EXERCISE 1 >>
Please answer these questions from the PAL-V article, one line each:
(a) About how many Gs of bumps are most car suspensions engineered to absorb?
(b) Up to how many Gs of force must plane suspensions be able to take?
(c) What cabin layout does the PAL-V have?
EXERCISE 2 >>
Turn the paragraph of the PAL-V article beginning "Then there's the issue of the wings" into a short bulleted list that keeps its main facts.
EXERCISE 3 >>
Return the part of the PAL-V article from "Compared to a" to "in tight turns.", copied word for word.

How the Personal Air and Land Vehicle (PAL-V) Works

The PAL-V sounds great to the average person (It's a car! It can fly! You don't need a pilot's license to drive it!), but building a flying car presents unique engineering challenges that aren't easily overcome. Take the amount of force a car's suspension — the system that maintains the contact between the tires and the road during driving — needs to take. A car's suspension maximizes the car's handling abilities and absorbs bumps and imperfections in the road. Most car suspensions are engineered to absorb about 2 Gs worth of bumps [source: Brown].

Now, you're probably thinking that planes don't need strong suspensions because there aren't a lot of bumpy roads up in the skies. You're forgetting, however, that planes need to land at some point, and those landings can be harsh. Plane suspensions need to be able to take up to 4 Gs of force. No problem, just beef up the suspension and boom, flying car, right? Nope. While a car can take some added weight with no big problems, plane design is all about keeping weight to a minimum. Every ounce matters. So if you add weight for the suspension system, you're going to have to take it away from somewhere else — say, the sound-deadening material, frame reinforcements or seats.

Then there's the issue of the wings. If a car has wings like an airplane, it's not going to fit on the road. Parking will also be a nightmare. Folding wings are an option for when the car is on the ground, but wings that fold are weaker than wings that don't, making them not the best choice for flying. Then there's the issue of power delivery. To save weight, you'd only want one engine on a flying car. On a car, the engine sends power through the transmission to the wheels. On a plane, the engine powers a propeller. For a flying car, how would the engine's power be switched between the wheels and the propeller?

When you take all of those challenges into consideration, it's a wonder anyone has ever tried to build a flying car, let alone do it successfully. But the PAL-V company did.

Anyone who's been on a 737 as it taxies to the gate knows that planes aren't the most agile things when they're on the ground. That's because planes are built for doing their best work in the air. Driving along on the ground is an afterthought. A flying car like the PAL-V One, however, needs to be just as good on the ground as it is in the sky.

Compared to a 737, or any other conventional plane, the PAL-V has excellent drivability when it's on the ground. It drives like a sports car, thanks in-part to its unique cabin layout. Most cars have a two-plus-three layout: two seats in the front, three seats in the back (SUVs and minivans, as well as some subcompact cars, have different seating arrangements). The two-plus-three arrangement is comfortable and stable on the road, but it's not all that sporty, and it also adds a lot of weight to have all of those seats and people on board. The PAL-V has a one-plus-one cabin layout. The passenger sits behind the driver, similar to two riders on a motorcycle. And even though the PAL-V uses a wheel to steer like a car, it leans like a motorcycle in tight turns.

DATA PROVIDED >>
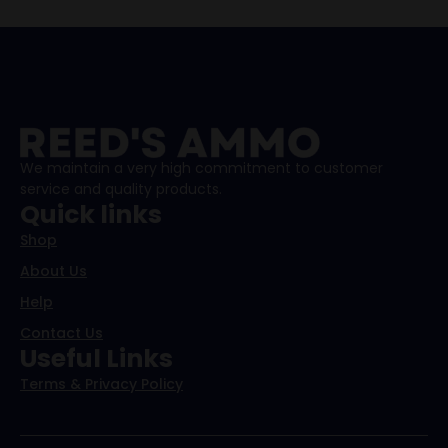
We maintain a very high commitment to customer
service and quality products.
Quick links
Shop
About Us
Help
Contact Us
Useful Links
Terms & Privacy Policy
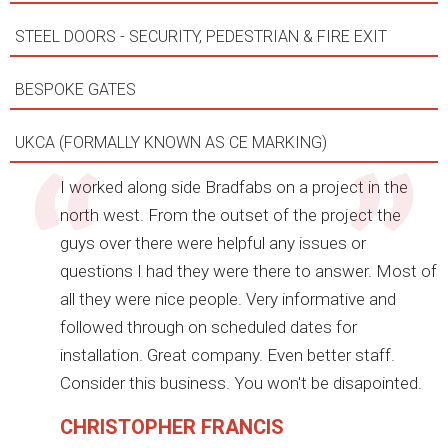
STEEL DOORS - SECURITY, PEDESTRIAN & FIRE EXIT
BESPOKE GATES
UKCA (FORMALLY KNOWN AS CE MARKING)
I worked along side Bradfabs on a project in the
north west. From the outset of the project the
guys over there were helpful any issues or
questions I had they were there to answer. Most of
all they were nice people. Very informative and
followed through on scheduled dates for
installation. Great company. Even better staff.
Consider this business. You won't be disapointed.
CHRISTOPHER FRANCIS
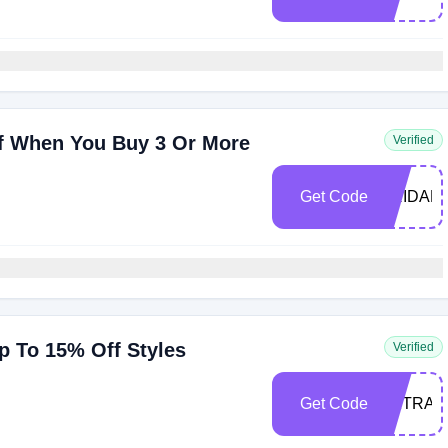
f When You Buy 3 Or More
Verified
Get Code
BRIDAL1
p To 15% Off Styles
Verified
Get Code
EXTRA1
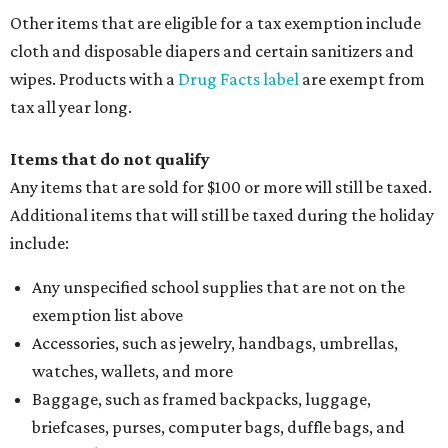
holiday
If customers buy a tax-exempt item between August 7-9
and are still taxed, they should request a refund from the
seller on the tax paid for the item. The seller can grant the
refund to the buyer, or provide them with
Form 00-985,
Assignment to Right to Refund
, which would allow the
customer to file a claim for their refund through the
Comptroller's website.
promoted
series
Texas Road Trips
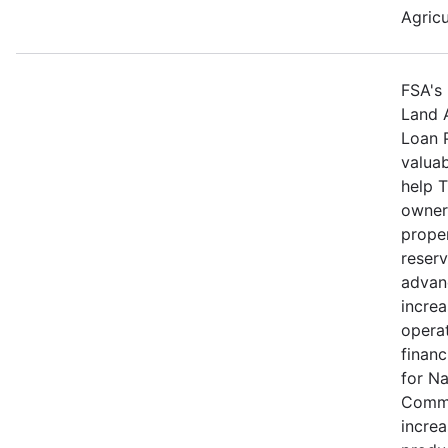
Agricu
FSA's 
Land 
Loan 
valuab
help 
owners
proper
reserv
advan
increa
operat
financ
for N
Commu
increa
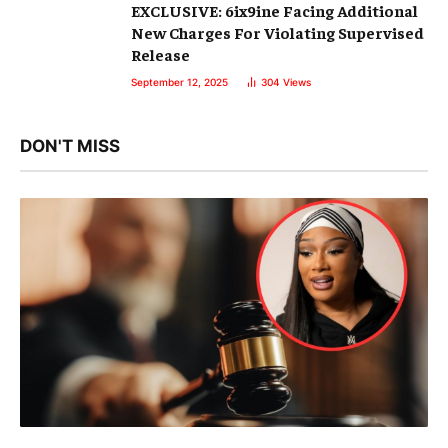
EXCLUSIVE: 6ix9ine Facing Additional
New Charges For Violating Supervised
Release
September 12, 2025
304
Views
DON'T MISS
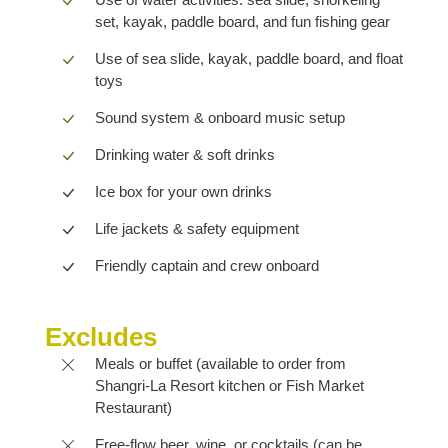
set, kayak, paddle board, and fun fishing gear
Use of sea slide, kayak, paddle board, and float
toys
Sound system & onboard music setup
Drinking water & soft drinks
Ice box for your own drinks
Life jackets & safety equipment
Friendly captain and crew onboard
Excludes
Meals or buffet (available to order from
Shangri-La Resort kitchen or Fish Market
Restaurant)
Free-flow beer, wine, or cocktails (can be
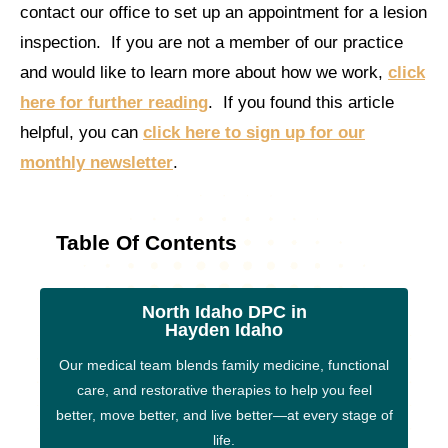
contact our office to set up an appointment for a lesion
inspection. If you are not a member of our practice
and would like to learn more about how we work,
click
here for further reading
. If you found this article
helpful, you can
click here to sign up for our
monthly newsletter
.
Table Of Contents
North Idaho DPC in
Hayden Idaho
Our medical team blends family medicine, functional
care, and restorative therapies to help you feel
better, move better, and live better—at every stage of
life.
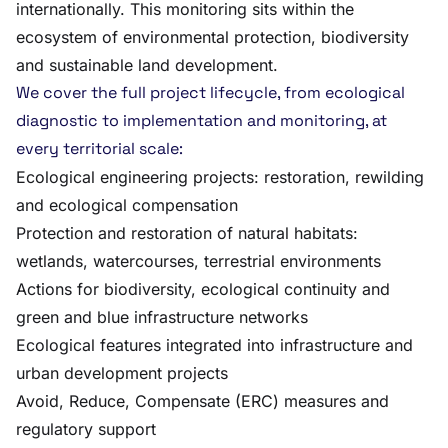
internationally. This monitoring sits within the
ecosystem of environmental protection, biodiversity
and sustainable land development.
We cover the full project lifecycle, from ecological
diagnostic to implementation and monitoring, at
every territorial scale:
Ecological engineering projects: restoration, rewilding
and ecological compensation
Protection and restoration of natural habitats:
wetlands, watercourses, terrestrial environments
Actions for biodiversity, ecological continuity and
green and blue infrastructure networks
Ecological features integrated into infrastructure and
urban development projects
Avoid, Reduce, Compensate (ERC) measures and
regulatory support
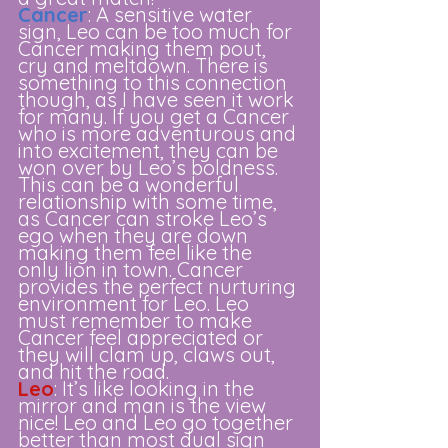
Cancer
: A sensitive water 
sign, Leo can be too much for 
Cancer making them pout, 
cry and meltdown. There is 
something to this connection 
though, as I have seen it work 
for many. If you get a Cancer 
who is more adventurous and 
into excitement, they can be 
won over by Leo’s boldness. 
This can be a wonderful 
relationship with some time, 
as Cancer can stroke Leo’s 
ego when they are down 
making them feel like the 
only lion in town. Cancer 
provides the perfect nurturing 
environment for Leo. Leo 
must remember to make 
Cancer feel appreciated or 
they will clam up, claws out, 
and hit the road. 
Leo
: It’s like looking in the 
mirror and man is the view 
nice! Leo and Leo go together 
better than most dual sign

ANSWER BOX 1 >>
(a) About 2 Gs.
(b) Up to 4 Gs.
(c) A one-plus-one layout, with the passenger sitting behind the driver.

ANSWER BOX 2 >>
- Airplane-style wings would keep a car from fitting on the road and would make parking a nightmare.
- Folding wings work on the ground, but they are weaker than fixed wings and not the best choice for flying.
- To save weight, a flying car would have only one engine.
- A car's engine sends power through the transmission to the wheels, while a plane's engine powers a propeller.
- That leaves the question of how a flying car would switch the engine's power between the wheels and the propeller.

ANSWER BOX 3 >>
Compared to a 737, or any other conventional plane, the PAL-V has excellent drivability when it's on the ground. It drives like a sports car, thanks in-part to its unique cabin layout. Most cars have a two-plus-three layout: two seats in the front, three seats in the back (SUVs and minivans, as well as some subcompact cars, have different seating arrangements). The two-plus-three arrangement is comfortable and stable on the road, but it's not all that sporty, and it also adds a lot of weight to have all of those seats and people on board. The PAL-V has a one-plus-one cabin layout. The passenger sits behind the driver, similar to two riders on a motorcycle. And even though the PAL-V uses a wheel to steer like a car, it leans like a motorcycle in tight turns.